“La guerra de los hombres la sufren las mujeres”. Esta frase, tan sencilla como punzante, resume una verdad sistemáticamente desplazada de los relatos oficiales: los conflictos armados se narran en clave masculina, pero se viven —y se sufren— también desde los cuerpos y las vidas de las mujeres.
Hoy, los conflictos en Ucrania, Gaza, Siria e Israel nos obligan a mirar de frente esa omisión. Las cifras son brutales y están documentadas. Según ONU Mujeres (2023), las mujeres y niños representan el 70% de las víctimas desde el inicio de estos ataques. En 2023, cuatro de cada diez personas que murieron en conflictos armados eran mujeres. Además, el número de casos de violencia sexual en conflictos aumentó un 50% con respecto al año anterior. La Red Siria para los Derechos Humanos documentó que, desde 2011, más de 24.700 mujeres han perdido la vida en Siria. En Ucrania, según informes de Human Rights Watch, la violencia de género creció un 36% desde 2022. Y en Gaza, el Panorama Global Humanitario 2025 (OCHA) indica que durante 2024 murieron más mujeres, niños y niñas que en cualquier otro conflicto en las últimas dos décadas.
Pero no son solo víctimas. También son actoras: organizan, denuncian, resisten, combaten, salvan. Han sostenido comunidades enteras bajo fuego cruzado, han sido parte de procesos revolucionarios, han integrado ejércitos, y muchas veces han sido quienes garantizaron la paz donde la política fracasó. Sin embargo, cuando llega el momento de los acuerdos y las mesas de negociación, vuelven a ser excluidas. ¿Por qué?
Porque el poder, la guerra y la paz aún se piensan en masculino. Porque el héroe de guerra sigue siendo un hombre con armas, no una mujer con coraje. Porque incluso en los espacios progresistas o revolucionarios, las mujeres han tenido que disputar su lugar ante el machismo de sus propios compañeros.
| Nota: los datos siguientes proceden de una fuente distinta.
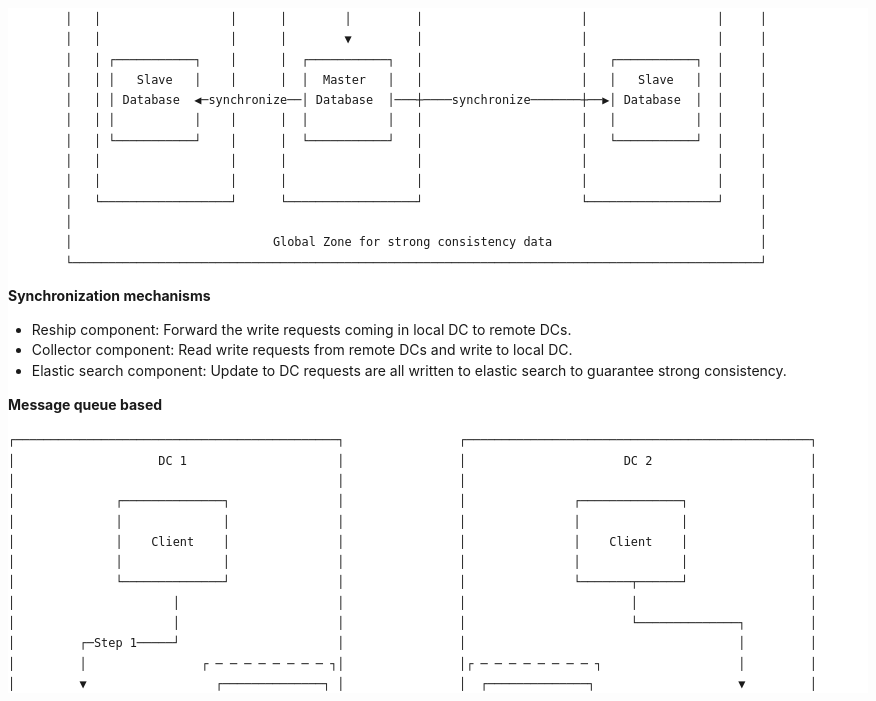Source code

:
```
        │   │                  │      │        │         │                      │                  │     │    
        │   │                  │      │        ▼         │                      │                  │     │    
        │   │ ┌───────────┐    │      │  ┌───────────┐   │                      │   ┌───────────┐  │     │    
        │   │ │   Slave   │    │      │  │  Master   │   │                      │   │   Slave   │  │     │    
        │   │ │ Database  ◀─synchronize──│ Database  │───┼────synchronize───────┼──▶│ Database  │  │     │    
        │   │ │           │    │      │  │           │   │                      │   │           │  │     │    
        │   │ └───────────┘    │      │  └───────────┘   │                      │   └───────────┘  │     │    
        │   │                  │      │                  │                      │                  │     │    
        │   │                  │      │                  │                      │                  │     │    
        │   └──────────────────┘      └──────────────────┘                      └──────────────────┘     │    
        │                                                                                                │    
        │                            Global Zone for strong consistency data                             │    
        └────────────────────────────────────────────────────────────────────────────────────────────────┘
```

**Synchronization mechanisms**

* Reship component: Forward the write requests coming in local DC to remote DCs.
* Collector component: Read write requests from remote DCs and write to local DC. 
* Elastic search component: Update to DC requests are all written to elastic search to guarantee strong consistency. 

**Message queue based**

```
┌─────────────────────────────────────────────┐                ┌────────────────────────────────────────────────┐
│                    DC 1                     │                │                      DC 2                      │
│                                             │                │                                                │
│              ┌──────────────┐               │                │               ┌──────────────┐                 │
│              │              │               │                │               │              │                 │
│              │    Client    │               │                │               │    Client    │                 │
│              │              │               │                │               │              │                 │
│              └──────────────┘               │                │               └───────┬──────┘                 │
│                      │                      │                │                       │                        │
│                      │                      │                │                       └──────────────┐         │
│         ┌─Step 1─────┘                      │                │                                      │         │
│         │                ┌ ─ ─ ─ ─ ─ ─ ─ ─ ┐│                │┌ ─ ─ ─ ─ ─ ─ ─ ─ ┐                   │         │
│         ▼                  ┌──────────────┐ │                │  ┌──────────────┐                    ▼         │
```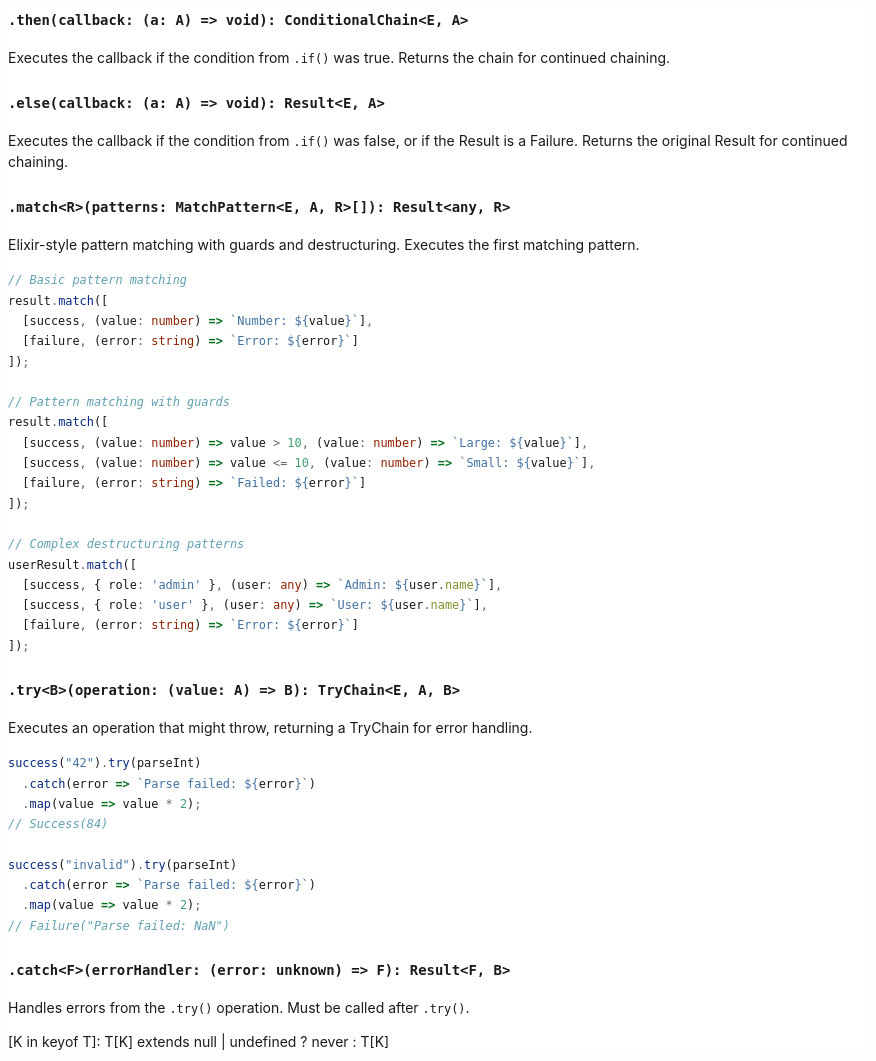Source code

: ### `.then(callback: (a: A) => void): ConditionalChain<E, A>`
Executes the callback if the condition from `.if()` was true. Returns the chain for continued chaining.

### `.else(callback: (a: A) => void): Result<E, A>`
Executes the callback if the condition from `.if()` was false, or if the Result is a Failure. Returns the original Result for continued chaining.

### `.match<R>(patterns: MatchPattern<E, A, R>[]): Result<any, R>`
Elixir-style pattern matching with guards and destructuring. Executes the first matching pattern.

```typescript
// Basic pattern matching
result.match([
  [success, (value: number) => `Number: ${value}`],
  [failure, (error: string) => `Error: ${error}`]
]);

// Pattern matching with guards
result.match([
  [success, (value: number) => value > 10, (value: number) => `Large: ${value}`],
  [success, (value: number) => value <= 10, (value: number) => `Small: ${value}`],
  [failure, (error: string) => `Failed: ${error}`]
]);

// Complex destructuring patterns
userResult.match([
  [success, { role: 'admin' }, (user: any) => `Admin: ${user.name}`],
  [success, { role: 'user' }, (user: any) => `User: ${user.name}`],
  [failure, (error: string) => `Error: ${error}`]
]);
```

### `.try<B>(operation: (value: A) => B): TryChain<E, A, B>`
Executes an operation that might throw, returning a TryChain for error handling.

```typescript
success("42").try(parseInt)
  .catch(error => `Parse failed: ${error}`)
  .map(value => value * 2);
// Success(84)

success("invalid").try(parseInt)
  .catch(error => `Parse failed: ${error}`)
  .map(value => value * 2);
// Failure("Parse failed: NaN")
```

### `.catch<F>(errorHandler: (error: unknown) => F): Result<F, B>`
Handles errors from the `.try()` operation. Must be called after `.try()`.


  [K in keyof T]: T[K] extends null | undefined ? never : T[K]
En la Segunda Guerra Mundial, las mujeres estadounidenses ingresaron masivamente a la industria bélica. En la URSS, fueron francotiradoras, aviadoras, médicas. En Corea, más de 200.000 mujeres fueron esclavizadas sexualmente por el ejército japonés. En Bosnia, se estima que entre 20.000 y 60.000 mujeres fueron víctimas de violación sistemática. En Colombia, según la Ruta Pacífica de las Mujeres, entre 2001 y 2009 unas 489.000 mujeres fueron víctimas directas de violencia sexual.
Y en Argentina, las 16 mujeres que participaron activamente en el conflicto de Malvinas recién fueron reconocidas oficialmente como veteranas en 2012. La invisibilización ha sido constante.
No basta con homenajes tardíos. Necesitamos una transformación profunda en la forma en que narramos, entendemos y resolvemos los conflictos armados. La Resolución 1325 del Consejo de Seguridad de la ONU, aprobada en 2000, fue un avance histórico: por primera vez, se reconoció el papel fundamental de las mujeres en la prevención, gestión y resolución de conflictos. Pero su aplicación real ha sido fragmentaria, simbólica y muchas veces tardía. Las mujeres siguen siendo convocadas para la foto, pero no escuchadas para las decisiones.
Nombrarlas, incluirlas, reconocerlas no es un gesto simbólico: es una condición de posibilidad para la justicia y la paz. Mientras sus cuerpos sigan siendo territorio de guerra, mientras sus voces no tengan peso político, mientras la historia las olvide o las margine, no habrá paz duradera.
Reconocer su protagonismo no es solo reparar una deuda: es abrir la puerta a otra forma de hacer historia.